"Eu sei que a vida devia ser bem melhor, e será. Mas isso não impede que eu repita: é bonita, é bonita e é bonita" (Gonzaguinha)
Convencidos de que vamos viver mais, parece muito adequado que nos preocupemos em dar sentido a esta prorrogação, qualificando-a.
Nos últimos anos, movidos por esta evidência, cada vez mais se considera a importância da qualidade de vida, ainda que este seja um conceito contaminado por quanto encerra de subjetividade.
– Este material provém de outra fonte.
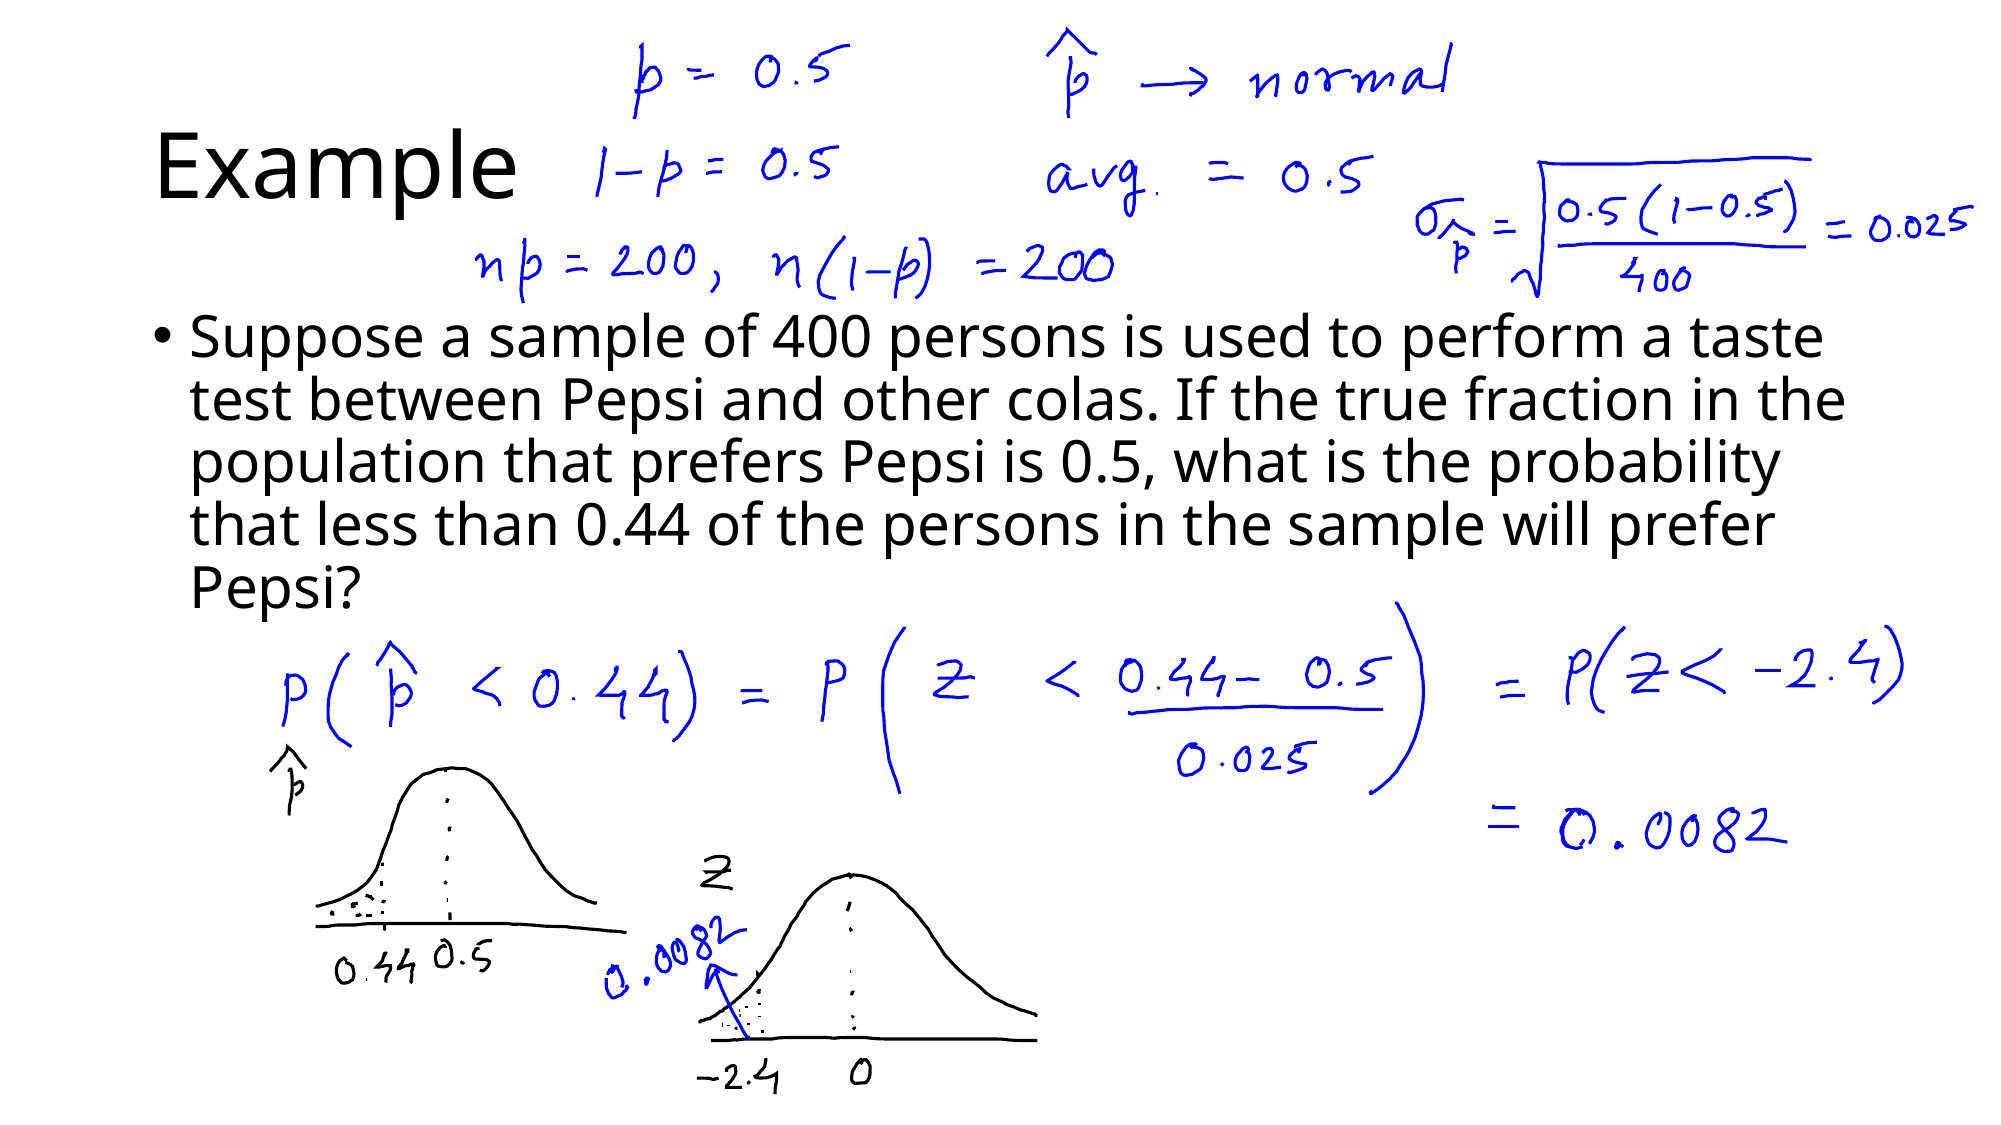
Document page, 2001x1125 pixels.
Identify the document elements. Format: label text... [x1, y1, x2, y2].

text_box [1046, 29, 1098, 119]
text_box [1119, 655, 1127, 698]
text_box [330, 861, 415, 984]
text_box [755, 44, 851, 88]
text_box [762, 146, 840, 180]
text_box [882, 626, 976, 795]
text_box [697, 855, 1038, 1084]
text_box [1127, 602, 1424, 794]
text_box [596, 147, 724, 198]
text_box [1560, 807, 1788, 852]
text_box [1282, 155, 1374, 193]
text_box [269, 746, 596, 921]
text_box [474, 238, 719, 304]
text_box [1826, 221, 1853, 238]
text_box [1249, 43, 1452, 98]
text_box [375, 641, 418, 728]
title Example [137, 59, 1863, 278]
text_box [741, 690, 770, 704]
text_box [696, 1058, 777, 1095]
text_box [1048, 160, 1159, 217]
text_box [976, 245, 1113, 281]
text_box [415, 921, 605, 933]
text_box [633, 44, 715, 120]
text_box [282, 652, 352, 746]
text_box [1495, 626, 1726, 713]
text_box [821, 660, 846, 723]
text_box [434, 939, 493, 972]
text_box [1045, 660, 1080, 698]
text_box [1487, 805, 1520, 828]
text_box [772, 235, 931, 299]
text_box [1141, 66, 1207, 96]
text_box [315, 924, 330, 929]
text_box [705, 964, 749, 1038]
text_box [1754, 625, 1903, 704]
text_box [605, 916, 748, 999]
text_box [1619, 257, 1691, 293]
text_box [473, 650, 696, 743]
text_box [1416, 198, 1510, 274]
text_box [1870, 205, 1974, 242]
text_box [1510, 157, 1812, 297]
list Suppose a sample of 400 persons is used to perform a taste test between Pepsi and other colas. If the true fraction in the population that prefers Pepsi is 0.5, what is the probability that less than 0.44 of the persons in the sample will prefer Pepsi? [137, 299, 1863, 1014]
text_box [1208, 161, 1245, 180]
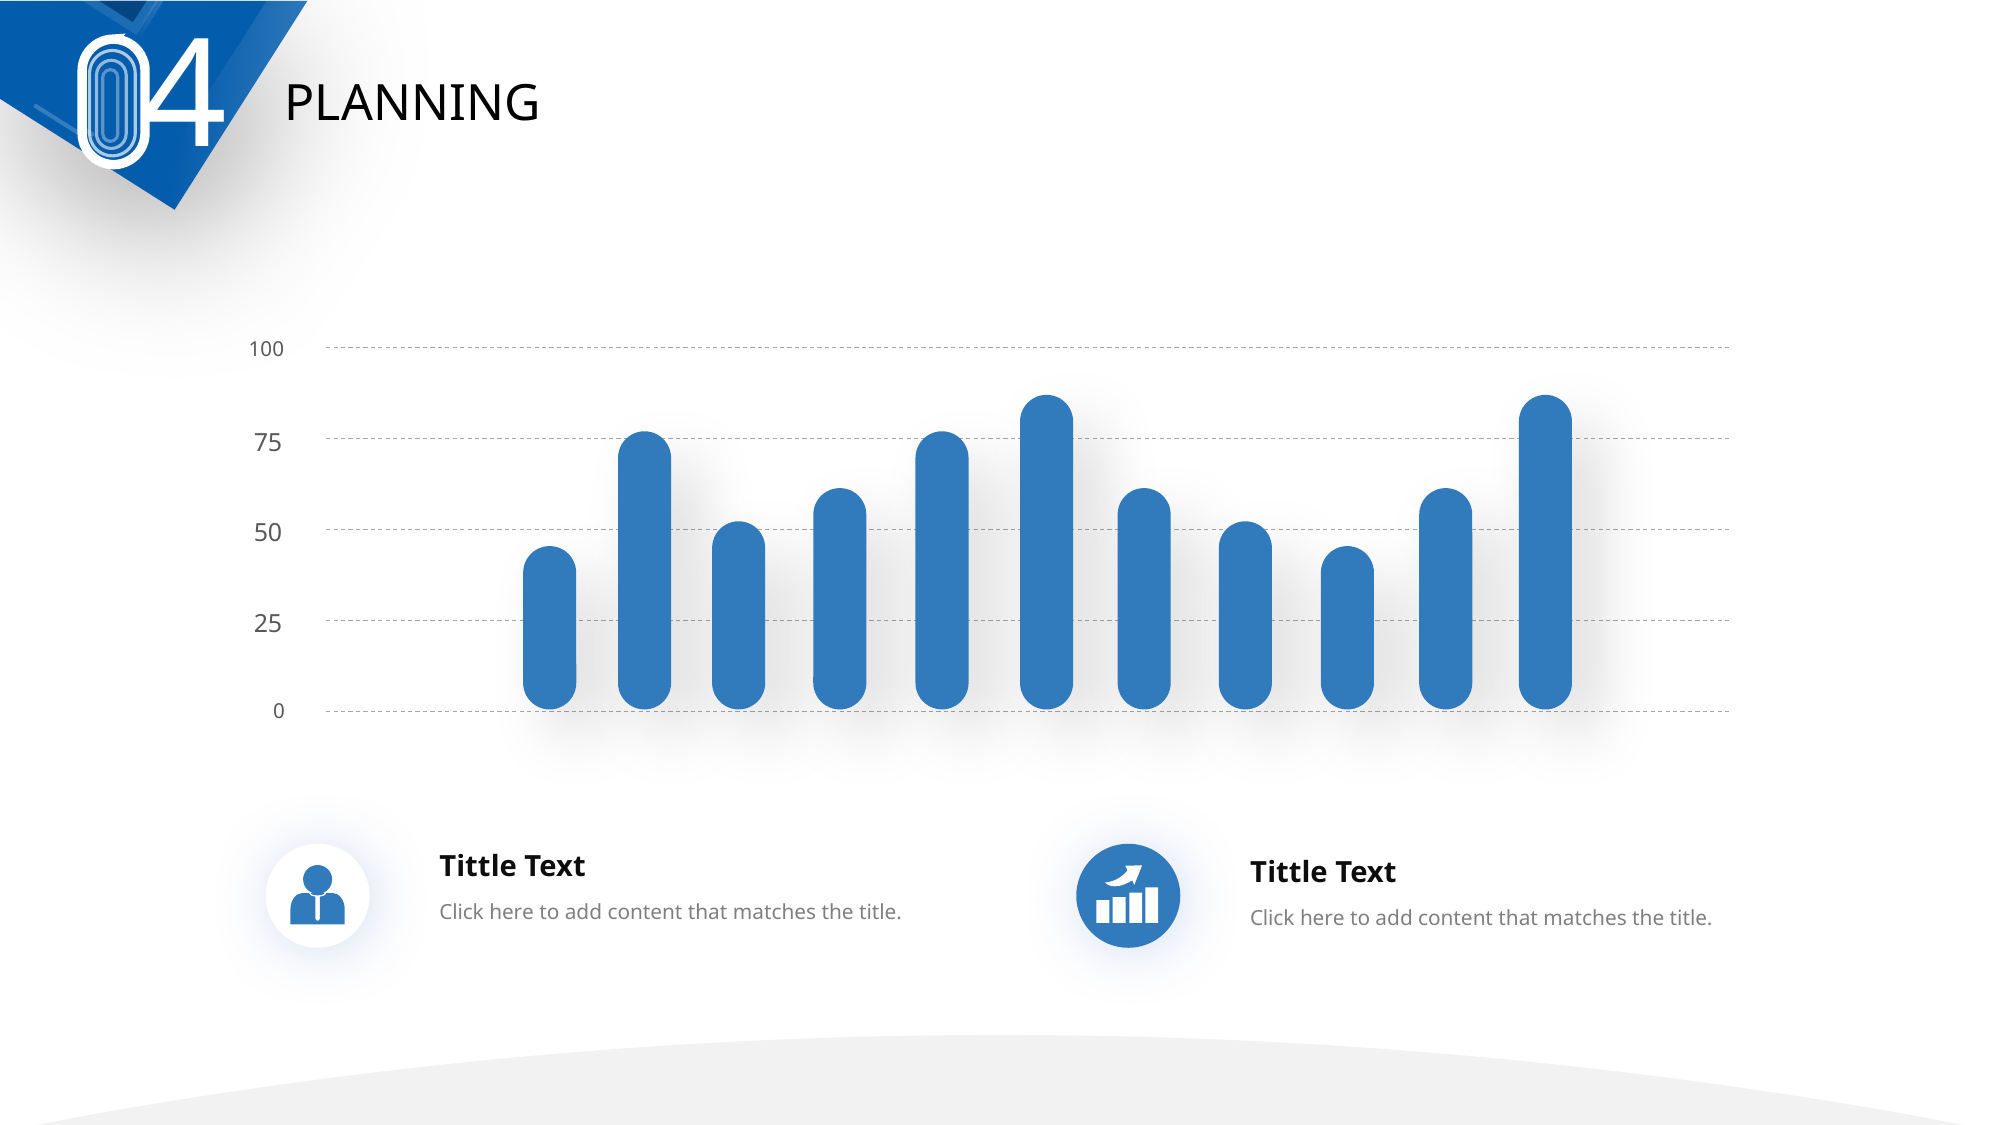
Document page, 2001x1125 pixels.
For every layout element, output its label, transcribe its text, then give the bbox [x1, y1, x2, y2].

text_box 4 [126, 0, 195, 185]
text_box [265, 843, 370, 948]
text_box [81, 37, 126, 166]
text_box Click here to add content that matches the title. [1235, 890, 1733, 938]
text_box PLANNING [284, 69, 643, 130]
text_box [95, 59, 126, 150]
text_box Tittle Text [424, 839, 767, 883]
text_box Click here to add content that matches the title. [424, 883, 922, 931]
text_box Tittle Text [1235, 846, 1577, 890]
text_box [88, 49, 126, 157]
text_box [1076, 843, 1181, 948]
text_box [233, 328, 1733, 730]
text_box [101, 68, 119, 143]
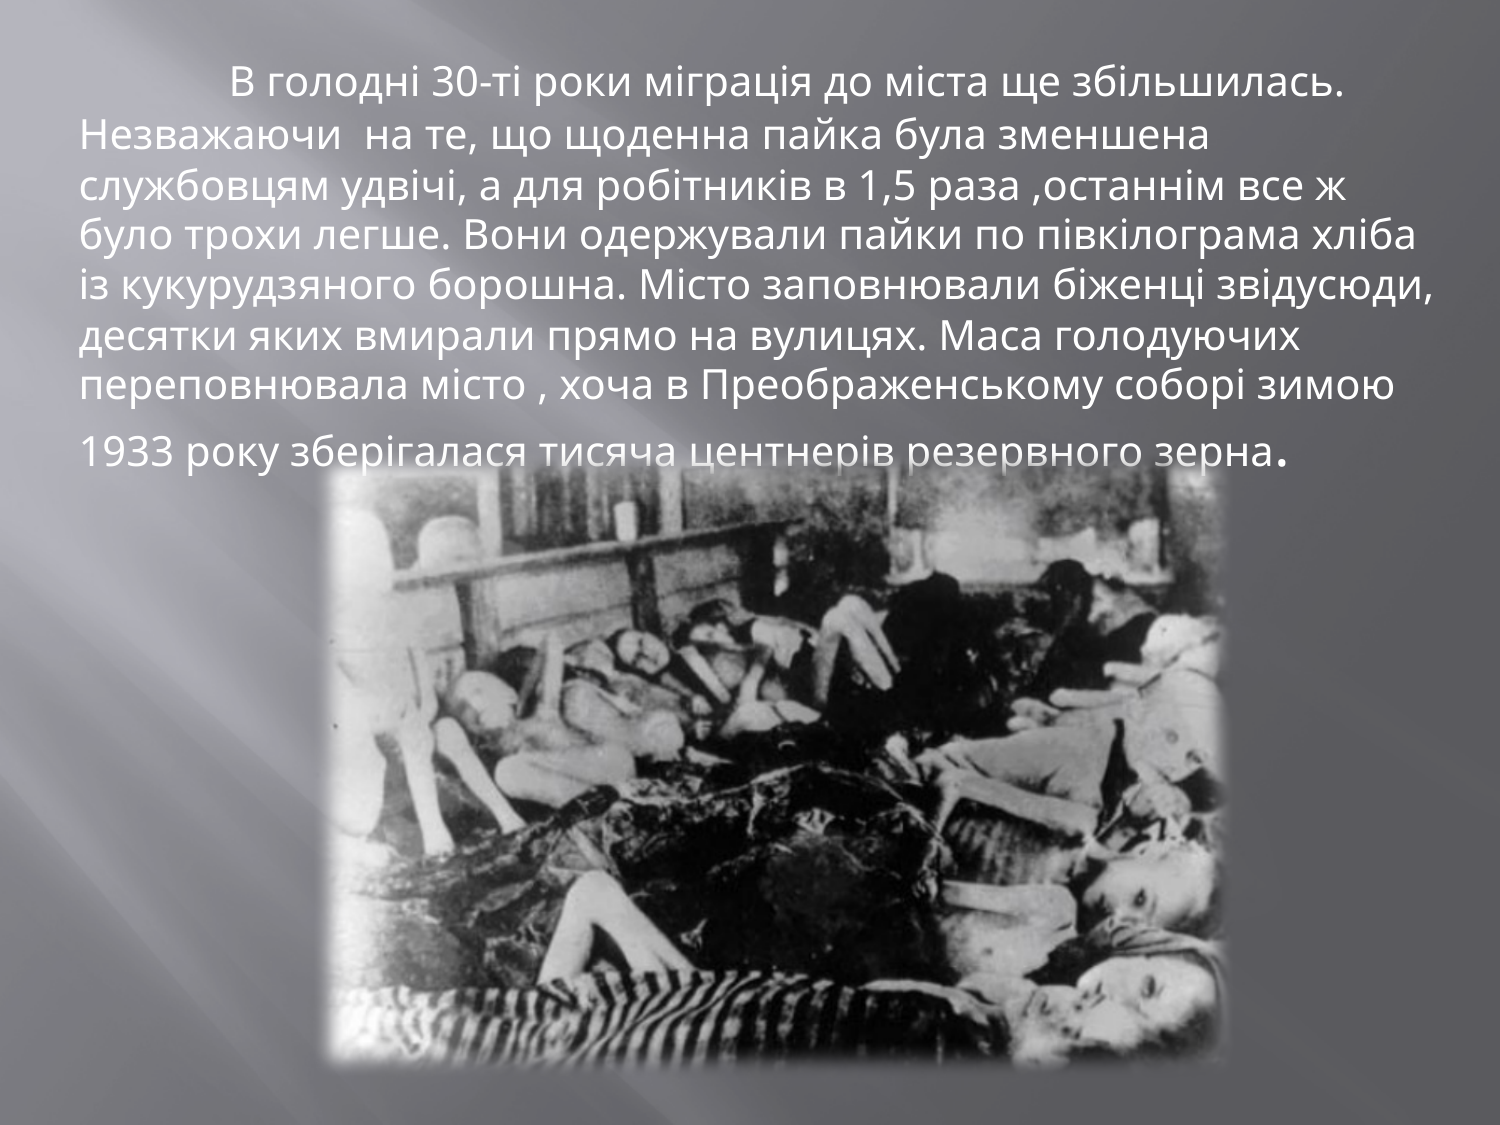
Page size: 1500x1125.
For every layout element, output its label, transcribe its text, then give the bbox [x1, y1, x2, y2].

list В голодні 30-ті роки міграція до міста ще збільшилась. Незважаючи на те, що щоденна пайка була зменшена службовцям удвічі, а для робітників в 1,5 раза ,останнім все ж було трохи легше. Вони одержували пайки по півкілограма хліба із кукурудзяного борошна. Місто заповнювали біженці звідусюди, десятки яких вмирали прямо на вулицях. Маса голодуючих переповнювала місто , хоча в Преображенському соборі зимою 1933 року зберігалася тисяча центнерів резервного зерна. [41, 30, 1459, 1083]
picture [312, 449, 1235, 1078]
Se considerarmos que uma vida de boa qualidade é a que gera felicidade, já mergulharemos no imponderável: nada é mais heterogêneo do que o sentimento de felicidade.
Independentemente do que cada um considere como modelo, um elemento é indispensável em todos eles: a preservação da utilidade, o que tantas vezes conflita com a ideia de "aproveitar a vida" não fazendo mais nada. Dê a um velho uma função produtiva, e ele revigorará. Remova-a, e ele definhará consumido pela perda do sentido da vida.
Seguramente, a inércia programada ou imposta por alguma limitação física é a linha divisória entre a morte disfarçada em depressão e a vida útil do idoso saudável e bem-humorado. Neste último quesito, algum grau de deboche e ironia não só é tolerável, como altamente festejado.
O que é uma vida boa?
Em filosofia, se considera muito complexa a definição de vida boa, em função do quanto, felizmente, somos diferentes. Mas alguns componentes são imutáveis e usualmente mais percebidos pela ausência deles:
1) Ter uma família afetiva e calorosa. A prole bem-sucedida é um dos elementos mais importantes na construção de uma velhice feliz, enquanto repetidas frustrações nesta área contribuem, tristemente, para dar naturalidade à morte.
2) Planejar estabilidade financeira, que talvez seja, junto com solidariedade familiar, um dos fatores mais importantes quando se enfrenta a doença na velhice.
A inércia programada ou imposta por alguma limitação física é a linha divisória entre a morte disfarçada em depressão e a vida útil do idoso saudável e bem-humorado
3) Ler sem parar, ouvir música, cultuar a arte e ter amigos que façam outras coisas. Fugir da rotina é preservar a criatividade.
4) Amar muito e ter pena das pessoas que nunca se apaixonam.
5) Praticar a generosidade e, através dela, se deliciar com o mais nobre e impagável dos sentimentos humanos: a gratidão.
6) Ter uma vida pessoal e profissional dentro de padrões éticos, que sirvam de exemplos para os filhos, de fonte do respeito dos amigos e de resposta definitiva aos desafetos. Kant propõe que a verdadeira felicidade é o resultado de uma vida vivida de acordo com a moralidade e a dignidade humana. E uma vida digna, segundo ele, é a que entende que a moral da ética não consiste em buscar o que fazer para sermos felizes, mas no que fazer para merecermos a felicidade.